→ **Kutipan Teks**
Sabtu, 14 Maret 2009 | 05:05 WIB
Pengalaman Hidup Banker "Tervonis Mati" Karmaka Surjaudaja (2)
Karmaka Surjaudaja memang digerogoti penyakit. Tapi, dia punya semangat hidup luar biasa. Kalau ada kolega yang bertanya, ’’Sehat, Pak?”, dia selalu menjawab, ’’Saya tidak sehat, tapi saya bertahan hidup”. Inilah sebagian episode hidupnya yang ditulis Dahlan Iskan dalam buku Tidak Ada yang Tidak Bisa.
Pengalaman Hidup Banker "Tervonis Mati" Karmaka Surjaudaja (2)
Karmaka Surjaudaja memang digerogoti penyakit. Tapi, dia punya semangat hidup luar biasa. Kalau ada kolega yang bertanya, ’’Sehat, Pak?”, dia selalu menjawab, ’’Saya tidak sehat, tapi saya bertahan hidup”. Inilah sebagian episode hidupnya yang ditulis Dahlan Iskan dalam buku Tidak Ada yang Tidak Bisa.
(FOTO JPNN) BERSAMA PENULIS: Chairman Emeritus Bank OCBC NISP Karmaka Surjaudaja bersama istri dan Dahlan Iskan, penulis buku Tidak Ada yang Tidak Bisa. |
SESEORANG yang melakukan transplantasi liver seperti
Karmaka harus terus-menerus meminum obat setiap hari. Sehari bisa lima
kali. Obatnya berjenis-jenis hingga belasan jumlahnya dan semuanya punya
dampak samping yang harus diatasi dengan meminum obat lain lagi.
Salah
satunya adalah obat yang sangat keras, berfungsi sebagai anti-rejection
atau penolakan agar liver baru terus bisa diterima dan bekerja secara
sinkron dengan organ tubuh yang lain.
Akibat
terus-menerus meminum banyak obat yang sangat keras, ginjal Karmaka
’’kalah”. Ginjal kanannya kehilangan fungsi. Bahkan, ternyata di dalam
ginjal kanan itu juga diketahui tumbuh kanker ganas.
Maka
pada 2002, lima tahun setelah Karmaka menjalani penggantian liver, dia
harus menghadapi operasi ginjal. Apalagi kanker itu sudah menjalar pula
ke bladder (kandung kemih), yang berfungsi menampung air kencing.
Karmaka
pergi ke UCLA Medical Center di Los Angeles, Amerika, karena di sana
ada dokter yang memahami operasi ginjal bagi pasien yang pernah
transplantasi liver. Di situlah ginjal kanan Karmaka dipotong dan
dibuang.
Sejak tahun itu, Karmaka harus hidup hanya
dengan satu ginjal. Dan karena kankernya mulai menjalar, Karmaka harus
beberapa kali ke Los Angeles untuk membersihkan sisa-sisanya.
Pembersihan
tumor kanker itu dilakukan dengan memasukkan alat dari lubang kemaluan.
Setelah itu, selama empat bulan setiap minggu harus ke Singapura untuk
kemoterapi. Itu dimaksudkan agar sisa-sisa kanker yang mungkin masih ada
di dalamnya bisa dibasmi secara sempurna.

→ **Tugas yang Dikerjakan**
**a)** Sebutkan semua nama kota dan negara yang ada dalam kutipan tentang Karmaka Surjaudaja.
**b)** Teruskan kutipan tentang pengobatan Karmaka Surjaudaja, mulai sesudah kalimat terakhirnya.

→ **Bahan yang Diberikan**
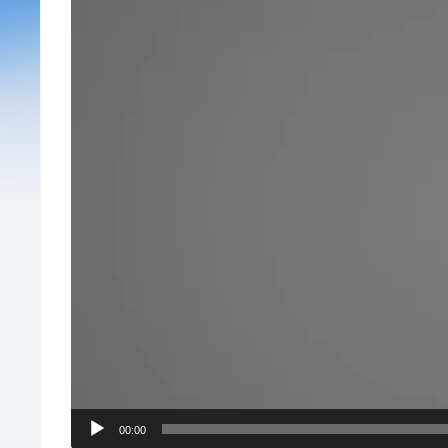
频
播
放
器
00:00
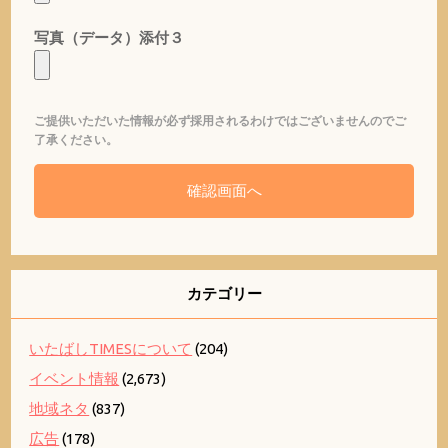
写真（データ）添付３
ご提供いただいた情報が必ず採用されるわけではございませんのでご
了承ください。
カテゴリー
いたばしTIMESについて
(204)
イベント情報
(2,673)
地域ネタ
(837)
広告
(178)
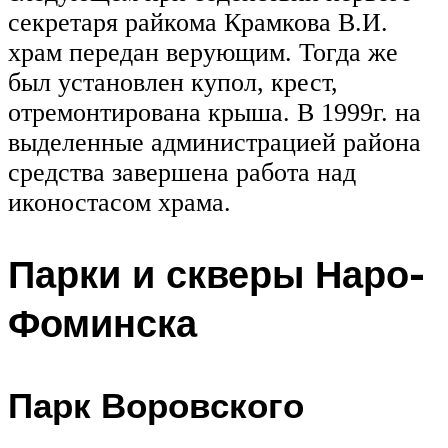
секретаря райкома Крамкова В.И.
храм передан верующим. Тогда же
был установлен купол, крест,
отремонтирована крыша. В 1999г. на
выделенные администрацией района
средства заверше­на работа над
иконостасом храма.
Парки и скверы Наро-
Фоминска
Парк Воровского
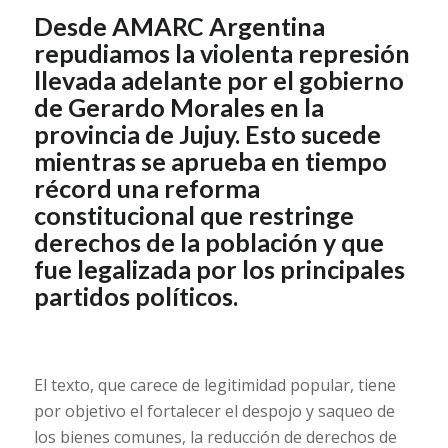
Desde AMARC Argentina
repudiamos la violenta represión
llevada adelante por el gobierno
de Gerardo Morales en la
provincia de Jujuy. Esto sucede
mientras se aprueba en tiempo
récord una reforma
constitucional que restringe
derechos de la población y que
fue legalizada por los principales
partidos políticos.
El texto, que carece de legitimidad popular, tiene
por objetivo el fortalecer el despojo y saqueo de
los bienes comunes, la reducción de derechos de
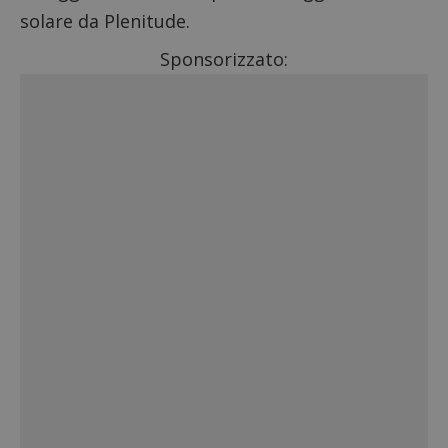
solare da Plenitude
.
Sponsorizzato:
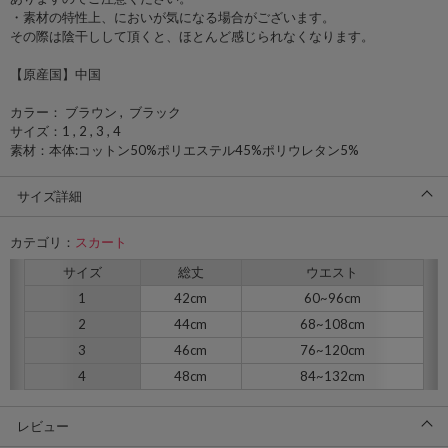
・素材の特性上、においが気になる場合がございます。
その際は陰干しして頂くと、ほとんど感じられなくなります。
【原産国】中国
カラー： ブラウン , ブラック
サイズ：1 , 2 , 3 , 4
素材：本体:コットン50%ポリエステル45%ポリウレタン5%
サイズ詳細
カテゴリ：
スカート
サイズ
総丈
ウエスト
1
42cm
60~96cm
2
44cm
68~108cm
3
46cm
76~120cm
4
48cm
84~132cm
レビュー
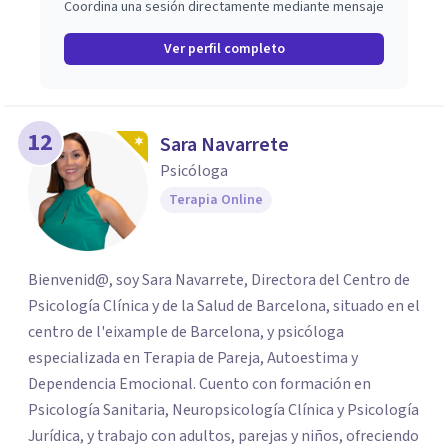
Coordina una sesión directamente mediante mensaje
Ver perfil completo
12
Sara Navarrete
Psicóloga
Terapia Online
Bienvenid@, soy Sara Navarrete, Directora del Centro de
Psicología Clínica y de la Salud de Barcelona, situado en el
centro de l'eixample de Barcelona, y psicóloga
especializada en Terapia de Pareja, Autoestima y
Dependencia Emocional. Cuento con formación en
Psicología Sanitaria, Neuropsicología Clínica y Psicología
Jurídica, y trabajo con adultos, parejas y niños, ofreciendo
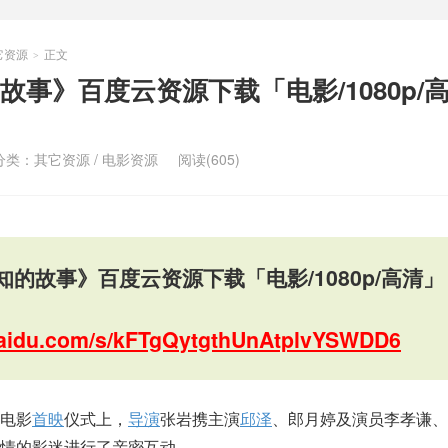
它资源
正文
>
事》百度云资源下载「电影/1080p/
分类：
其它资源
/
电影资源
阅读(605)
的故事》百度云资源下载「电影/1080p/高清」
.baidu.com/s/kFTgQytgthUnAtplvYSWDD6
电影
首映
仪式上，
导演
张岩携主演
邱泽
、郎月婷及演员李孝谦、
情的影迷进行了亲密互动。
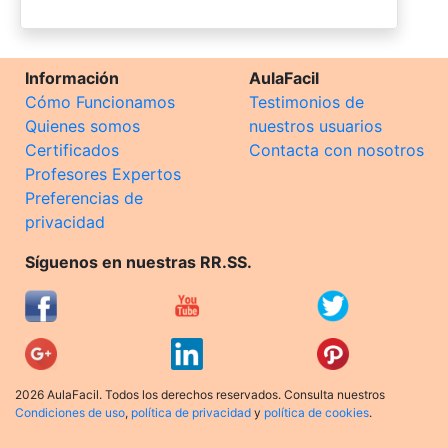
Información
AulaFacil
Cómo Funcionamos
Testimonios de
Quienes somos
nuestros usuarios
Certificados
Contacta con nosotros
Profesores Expertos
Preferencias de
privacidad
Síguenos en nuestras RR.SS.
2026 AulaFacil. Todos los derechos reservados. Consulta nuestros
Condiciones de uso
,
política de privacidad
y
política de cookies
.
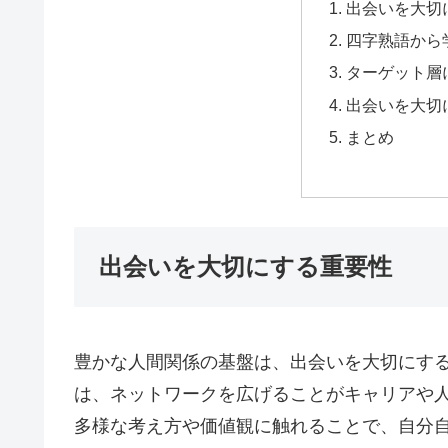
出会いを大切
四字熟語から
ターゲット層
出会いを大切
まとめ
出会いを大切にする重要性
豊かな人間関係の基盤は、出会いを大切にす
は、ネットワークを広げることがキャリアや
多様な考え方や価値観に触れることで、自分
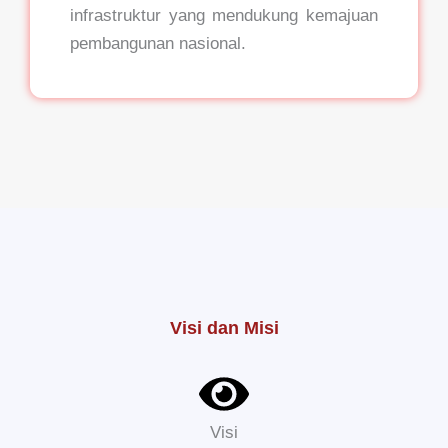
infrastruktur yang mendukung kemajuan
pembangunan nasional.
Visi dan Misi
Visi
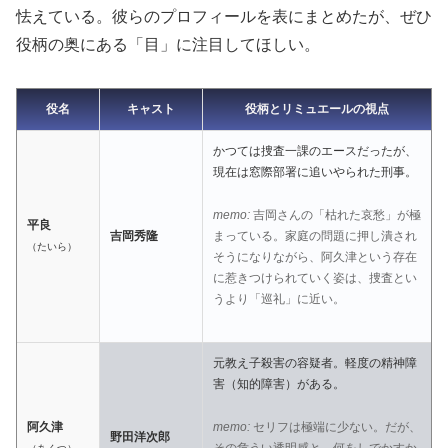
怯えている。彼らのプロフィールを表にまとめたが、ぜひ
役柄の奥にある「目」に注目してほしい。
役名
キャスト
役柄とリミュエールの視点
かつては捜査一課のエースだったが、
現在は窓際部署に追いやられた刑事。
memo:
吉岡さんの「枯れた哀愁」が極
平良
まっている。家庭の問題に押し潰され
吉岡秀隆
（たいら）
そうになりながら、阿久津という存在
に惹きつけられていく姿は、捜査とい
うより「巡礼」に近い。
元教え子殺害の容疑者。軽度の精神障
害（知的障害）がある。
memo:
セリフは極端に少ない。だが、
阿久津
野田洋次郎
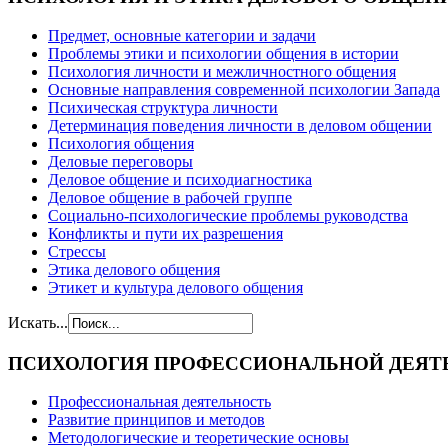
Предмет, основные категории и задачи
Проблемы этики и психологии общения в истории
Психология личности и межличностного общения
Основные направления современной психологии Запада
Психическая структура личности
Детерминация поведения личности в деловом общении
Психология общения
Деловые переговоры
Деловое общение и психодиагностика
Деловое общение в рабочей группе
Cоциально-психологические проблемы руководства
Конфликты и пути их разрешения
Стрессы
Этика делового общения
Этикет и культура делового общения
Искать...
ПСИХОЛОГИЯ
ПРОФЕССИОНАЛЬНОЙ ДЕЯТ
Профессиональная деятельность
Развитие принципов и методов
Методологические и теоретические основы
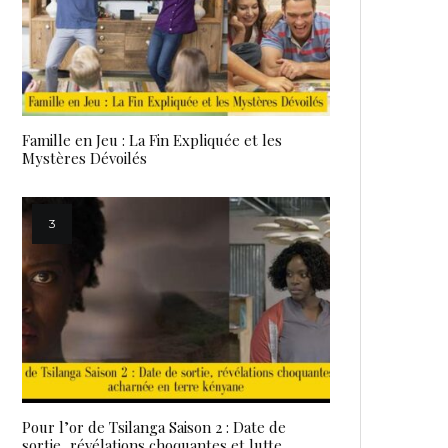
Famille en Jeu : La Fin Expliquée et les
Mystères Dévoilés
Pour l’or de Tsilanga Saison 2 : Date de
sortie, révélations choquantes et lutte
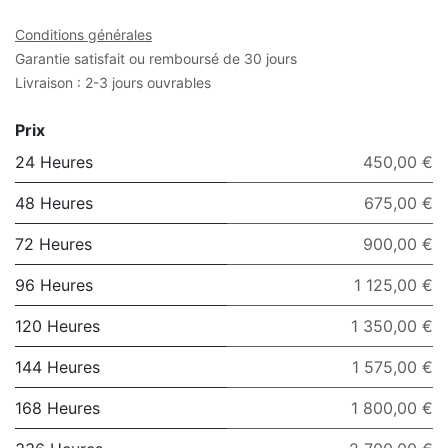
Conditions générales
Garantie satisfait ou remboursé de 30 jours
Livraison : 2-3 jours ouvrables
Prix
24 Heures
450,00 €
48 Heures
675,00 €
72 Heures
900,00 €
96 Heures
1 125,00 €
120 Heures
1 350,00 €
144 Heures
1 575,00 €
168 Heures
1 800,00 €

→ **Jawaban Soal**
**a)** Los Angeles, Amerika, Singapura

**b)**
Dalam
keadaan seperti itu, Karmaka masih mengalami musibah tambahan. Waktu
berada di Lombok, saat sedang berlibur bersama keluarga, Karmaka jatuh
dari tempat tidur saat bangun pagi-pagi karena ingin buru-buru ke
bandara. Tulang pahanya retak. Sakitnya bukan main. Karmaka tidak bisa
berjalan. Pagi itu terpaksa dia dipapah sambil berjalan mengenakan kruk.
Setiba
di Bandung, Karmaka ditangani dokter dan diharuskan istirahat di tempat
tidur selama tiga bulan. Dia tidak boleh bergerak ke mana-mana. Itu
tidak bisa diterima oleh Karmaka yang sangat aktif dan mobile itu. Maka,
dia datang ke ahli akupunktur, dr. Sim Kie Ie.
Dalam
pengobatannya, dr. Sim Kie Ie selalu menggunakan akupunktur dan obat
gosok. Yakni, arak yang digosokkan setiap hari ke bagian pahanya. Selama
pengobatan tersebut, Karmaka masih tetap masuk kantor, meski harus
menggunakan kruk.
Minggu kedua dia mencoba melepas
salah satu kruknya. Ternyata bisa. Minggu ketiga yang satu lagi dia
lepas. Juga bisa. Maka, dalam tiga minggu Karmaka sudah kembali bisa
berjalan normal. Tidak harus tiga bulan berbaring di tempat tidur
seperti yang diperkirakan semula. Kembali itu membuktikan bahwa kemauan
(mind power) sangat penting dan bisa meningkatkan hasil secara luar
biasa.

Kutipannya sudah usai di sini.